*** Opening of Material to process ***

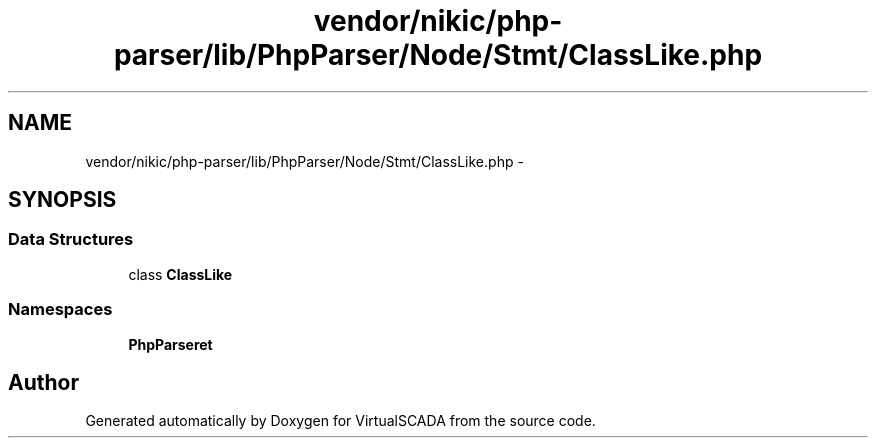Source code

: .TH "vendor/nikic/php-parser/lib/PhpParser/Node/Stmt/ClassLike.php" 3 "Tue Apr 14 2015" "Version 1.0" "VirtualSCADA" \" -*- nroff -*-
.ad l
.nh
.SH NAME
vendor/nikic/php-parser/lib/PhpParser/Node/Stmt/ClassLike.php \- 
.SH SYNOPSIS
.br
.PP
.SS "Data Structures"

.in +1c
.ti -1c
.RI "class \fBClassLike\fP"
.br
.in -1c
.SS "Namespaces"

.in +1c
.ti -1c
.RI " \fBPhpParser\\Node\\Stmt\fP"
.br
.in -1c
.SH "Author"
.PP 
Generated automatically by Doxygen for VirtualSCADA from the source code\&.
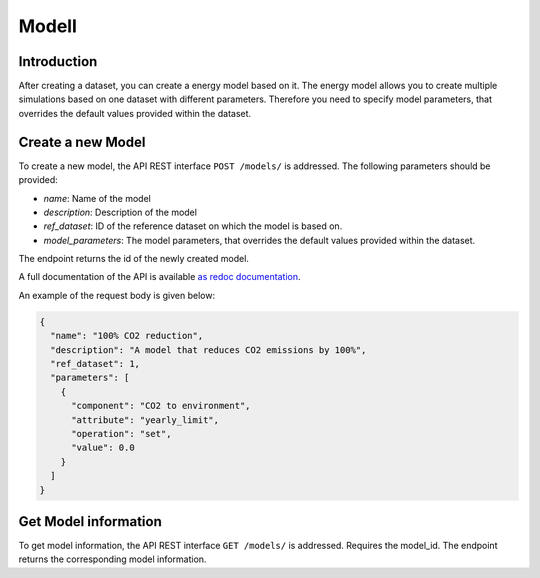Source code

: .. _modell:

******
Modell
******


Introduction
============

After creating a dataset, you can create a energy model based on it.
The energy model allows you to create multiple simulations based on one dataset with different parameters.
Therefore you need to specify model parameters, that overrides the default values provided within the dataset.

.. _newModel:

Create a new Model
==================
To create a new model, the API REST interface ``POST /models/`` is addressed. The following parameters should be
provided:

- `name`: Name of the model

- `description`: Description of the model

- `ref_dataset`: ID of the reference dataset on which the model is based on.

- `model_parameters`: The model parameters, that overrides the default values provided within the dataset.

The endpoint returns the id of the newly created model.

A full documentation of the API is available `as redoc documentation <http://10.13.10.51:9000/redoc>`_.

.. openapi:: ./../generated/openapi.json
   :paths:
      /models/

An example of the request body is given below:

.. code-block:: json

    {
      "name": "100% CO2 reduction",
      "description": "A model that reduces CO2 emissions by 100%",
      "ref_dataset": 1,
      "parameters": [
        {
          "component": "CO2 to environment",
          "attribute": "yearly_limit",
          "operation": "set",
          "value": 0.0
        }
      ]
    }

Get Model information
=====================
To get model information, the API REST interface ``GET /models/`` is addressed.
Requires the model_id. The endpoint returns the corresponding model information.
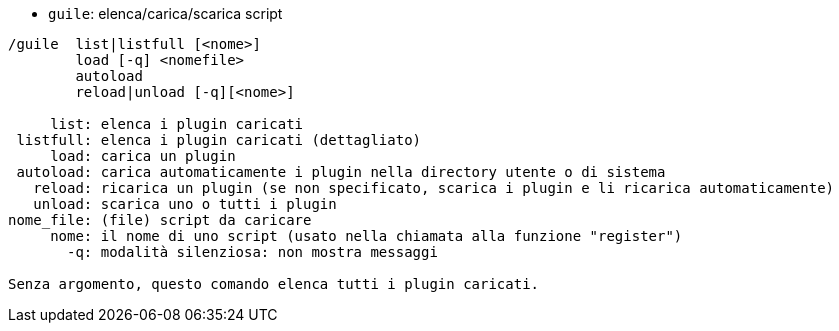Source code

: //
// This file is auto-generated by script docgen.py.
// DO NOT EDIT BY HAND!
//
[[command_guile_guile]]
* `+guile+`: elenca/carica/scarica script

----
/guile  list|listfull [<nome>]
        load [-q] <nomefile>
        autoload
        reload|unload [-q][<nome>]

     list: elenca i plugin caricati
 listfull: elenca i plugin caricati (dettagliato)
     load: carica un plugin
 autoload: carica automaticamente i plugin nella directory utente o di sistema
   reload: ricarica un plugin (se non specificato, scarica i plugin e li ricarica automaticamente)
   unload: scarica uno o tutti i plugin
nome_file: (file) script da caricare
     nome: il nome di uno script (usato nella chiamata alla funzione "register")
       -q: modalità silenziosa: non mostra messaggi

Senza argomento, questo comando elenca tutti i plugin caricati.
----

*** Close of Material to process ***

> [Instruction]:
What lines in the data hold the word "tutti"? Return them.

> [Answer box]:
   unload: scarica uno o tutti i plugin
Senza argomento, questo comando elenca tutti i plugin caricati.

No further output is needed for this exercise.